TEXTO FORNECIDO |
== == ==

Presidenciais 2026: A coreografia do medo e a vitória da apatia
Acordamos com um novo inquilino em Belém, mas a ressaca democrática é palpável. A vitória esmagadora de António José Seguro não é um plebiscito de esperança, é apenas o suspiro de alívio de um país que votou com uma arma apontada à cabeça.

A festa foi bonita na televisão, não foi? Bandeiras agitadas, discursos sobre a "resiliência da democracia" e aquele ar solene de quem acabou de salvar a República. Mas, se desligarmos o som e olharmos para os números frios desta manhã de segunda-feira, o cenário é desolador. António José Seguro é o novo Presidente da República Portuguesa. Vitória histórica? Talvez nos gráficos de barras. Na realidade das ruas, é a vitória do "antes ele do que o outro".
Não nos enganemos: o que aconteceu ontem não foi uma escolha. Foi uma tomada de reféns.
⚡ O essencial
O Cenário: António José Seguro venceu a segunda volta das presidenciais com cerca de 69% dos votos contra André Ventura.
A Ilusão: A abstenção "baixou" tecnicamente para 47%, mas continua a ser um sinal gritante de que quase metade do país se recusa a participar neste teatro.
O Significado: O voto não foi em Seguro, mas contra Ventura. O "Mal Menor" tornou-se a única política de Estado viável em Portugal.
A narrativa oficial vai tentar vender-nos a ideia de que Portugal rejeitou o extremismo com convicção. Será? Ou será que o eleitorado, exausto de crises legislativas sucessivas e governos de curta duração, limitou-se a carregar no botão de pânico? O Chega e André Ventura, paradoxalmente, são os melhores cabos eleitorais do sistema que dizem combater. Sem o espantalho do caos, teria um candidato tão cinzento quanto Seguro mobilizado quase 70% dos votantes? (Permitam-me duvidar).
A aritmética do vazio
Vamos dissecar o cadáver desta eleição. A abstenção, que rondou os 47%, é celebrada como uma "melhoria" face a 2021. É preciso ter a barra muito baixa para aplaudir o facto de apenas um em cada dois portugueses se dar ao trabalho de escolher o Chefe de Estado. Num país onde o Presidente tem o poder da "bomba atómica" (a dissolução do Parlamento), metade da população simplesmente encolheu os ombros.
E porquê? Porque a oferta política transformou-se numa binariedade tóxica. De um lado, o tecnocrata do aparelho socialista, o homem que "fala manso" e promete não fazer ondas; do outro, o incendiário de serviço. Onde estão as ideias? Onde está o projeto de país para 2030? Ficaram na gaveta, abafados pelo ruído dos insultos e das acusações de "fascismo" versus "socialismo corrupto".

== == ==

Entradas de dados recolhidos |
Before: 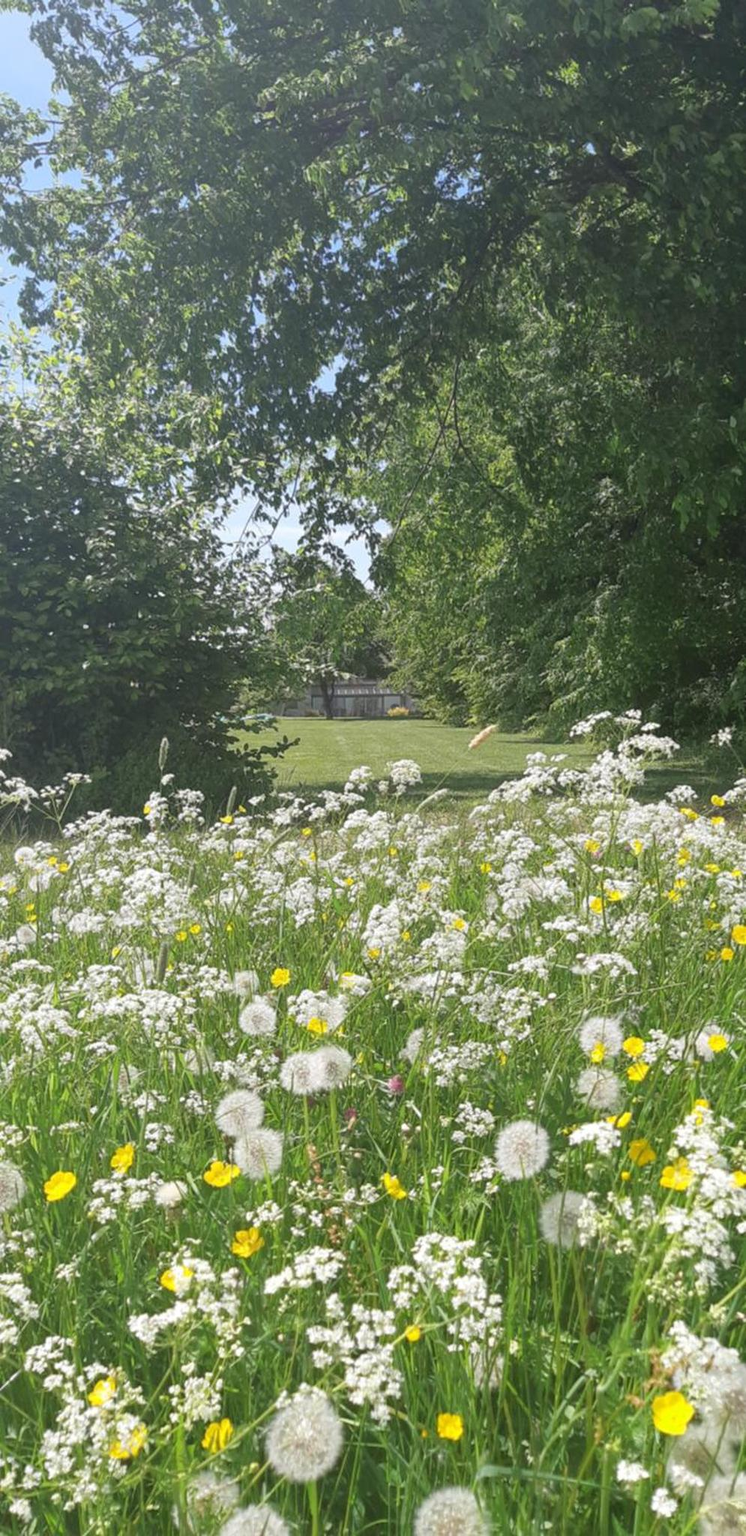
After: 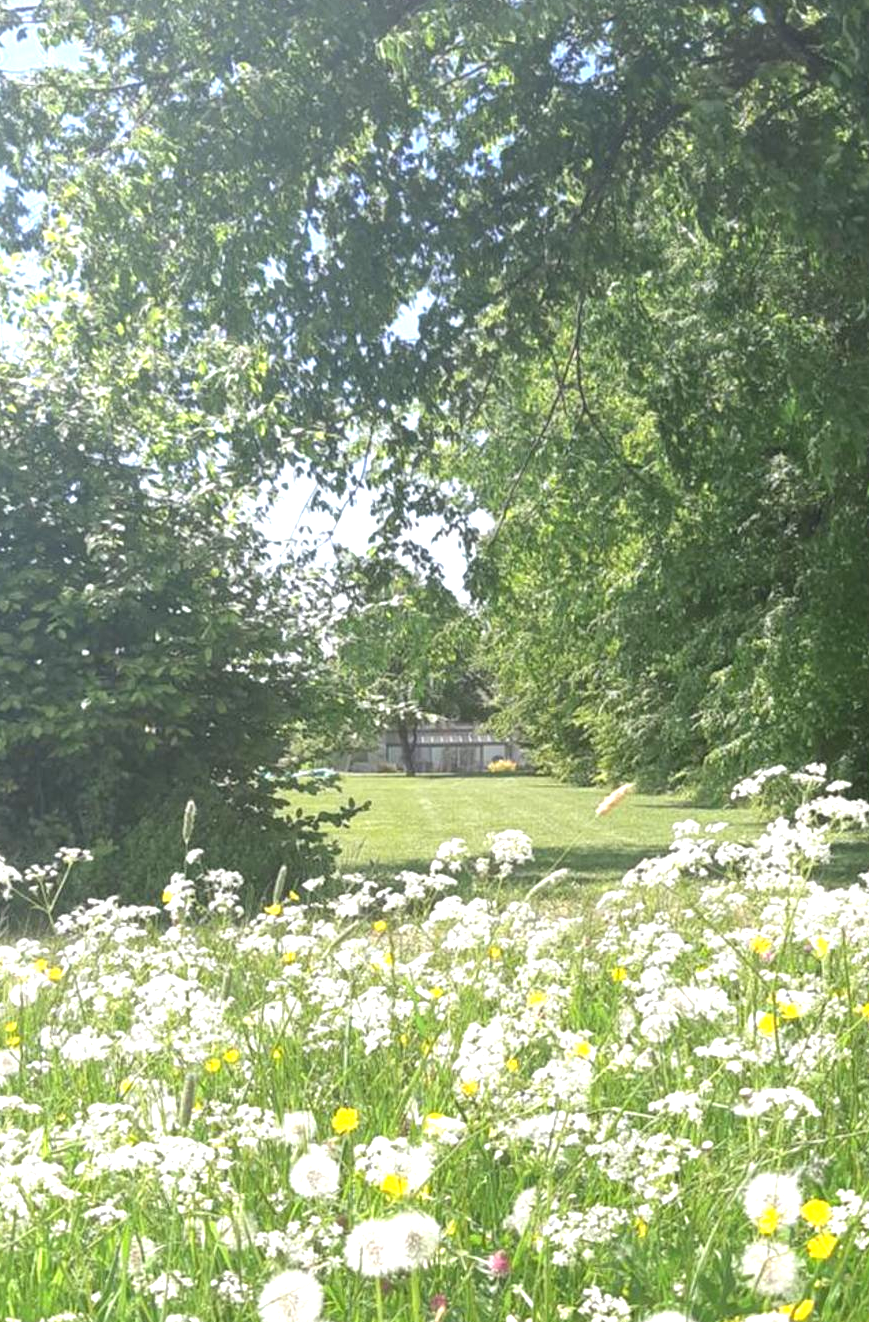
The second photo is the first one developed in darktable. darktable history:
exposure: exposure 0.921 EV, compensate highlight preservation false
crop: left 3.015%, top 8.969%, right 9.647%, bottom 26.457%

== == ==

ATIVIDADE A |
Segundo o texto sobre as presidenciais de 2026, com que percentagem dos votos venceu António José Seguro a segunda volta?
ATIVIDADE B |
Edite o texto sobre as presidenciais de 2026: reescreva o trecho de "A festa foi" até "tomada de reféns.", trocando "televisão" por "rádio".
ATIVIDADE C |
De acordo com o texto sobre as presidenciais de 2026, porque é que metade da população encolheu os ombros perante a eleição? Responda em uma a três frases.

RESULTADO DO EXERCÍCIO A |
Com cerca de 69% dos votos.

RESULTADO DO EXERCÍCIO B |
A festa foi bonita na rádio, não foi? Bandeiras agitadas, discursos sobre a "resiliência da democracia" e aquele ar solene de quem acabou de salvar a República. Mas, se desligarmos o som e olharmos para os números frios desta manhã de segunda-feira, o cenário é desolador. António José Seguro é o novo Presidente da República Portuguesa. Vitória histórica? Talvez nos gráficos de barras. Na realidade das ruas, é a vitória do "antes ele do que o outro".
Não nos enganemos: o que aconteceu ontem não foi uma escolha. Foi uma tomada de reféns.

RESULTADO DO EXERCÍCIO C |
Porque a oferta política se transformou numa binariedade tóxica. De um lado estava o tecnocrata do aparelho socialista, que promete não fazer ondas. Do outro estava o incendiário de serviço, e as ideias e o projeto de país ficaram abafados pelo ruído dos insultos.